You can of course just decide to believe, for no good reason, that the gene still has some other undiscovered function. But what would that be based on other than a desperate excuse to deny common descent? Please notice how you are coming up with rationalizations, as in after-the-fact excuses to avoid this piece of evidence. Rather than just accept the evidence as-is, you rationalize it away with excuses.
No all of those have been observed. You keep ignoring when I point this out.
Bill, once again, there isn’t any mechanism postulated to account for the patterns seen in comparative genetics, that hasn’t been observed to also take place in the present.
It would be evidence for common descent whether it is functionless or not.
It is the particular patterns in the distribution of mutations in the pseudogene across a multitude of species that is evidence for common descent, not the mere fact that it is functionless.
It is the fact that the characteristics of those species already testify to their shared genealogical relationship, and that this particular gene mirrors that particular relationship in the mutations that affect it.
It is not just the fact that the gene is shared across species, but the particular patterns in the deactivating mutations yield the same branching relationship you get from thousands of other genetic loci, or from comparative anatomy.
This is one of those facts you have not been able to really get for a long time. That we are not just talking about the gene being merely similar in several species, but the patterns in the similarities. And that those same patterns in the similarities, are also reflected by many other genetic loci (among them many other pseudogenes).
No, there isn’t any evidence against common descent. There are genetic loci that can’t be used to infer common descent, and therefore aren’t evidence for common descent. But there are none which are evidence against common descent.
This is another in a long list of concepts you have a problem with. You don’t understand what evidence even is. What it means to say that a piece of data is evidence for, or against, or neutral with respect to a particular hypothesis.
No, that’s an evidentially derived conclusion. The evidence lead to common descent, and no evidence against it has been found.
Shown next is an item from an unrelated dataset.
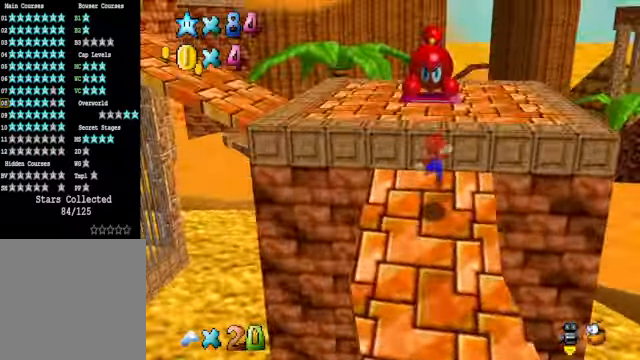
{"buttons": [], "left_stick": "up", "right_stick": "center", "events": [[67, "A", "up"], [401, "A", "down"], [467, "A", "up"]]}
Those two are not mutually contradictory. The fact that SOME fraction of genes are preserved doesn’t mean THE REST has to be. There’s zero conflict there. It isn’t even implied. Once again your objection fails outright at the level of reason. We don’t even get to discuss the actual evidence as your ability to even think about what that evidence could imply is lacking.
It is extremely difficult and tiresome to have these conversations with you when you are so bad at relatively straightforward logical reasoning. You are so obviously seeking to support a particular conclusion and it is affecting your ability to think rationally.
The mechanism being functionally observed and it accounting for the pattern are two very different things.
How long does it take for two mutations accounting for an adaption to get fixed in a population? Michael Lynch attempted to answer this. How long would it take two broken genes to be deleted and fixed in a population?
I am asking this rhetorically only.
True, but if it turned out to be a regulatory gene in embryo development it would also be evidence for common design.
Both hypothesis win hands down over the null hypothesis.
This shows a lack of objectivity. Convergent evolution among other things is evidence against all organisms being linked together only by reproduction.
This is a straw-man.
I will admit that I don’t remember any. Remind me.
If you think I’m making an argument from authority, you don’t understand either what my argument is or what an argument from authority is. The problem isn’t that you don’t understand complex things; it’s that you don’t understand the simplest things, as shown by your inability to read Figure 9. Stop being so defensive and admit it to yourself.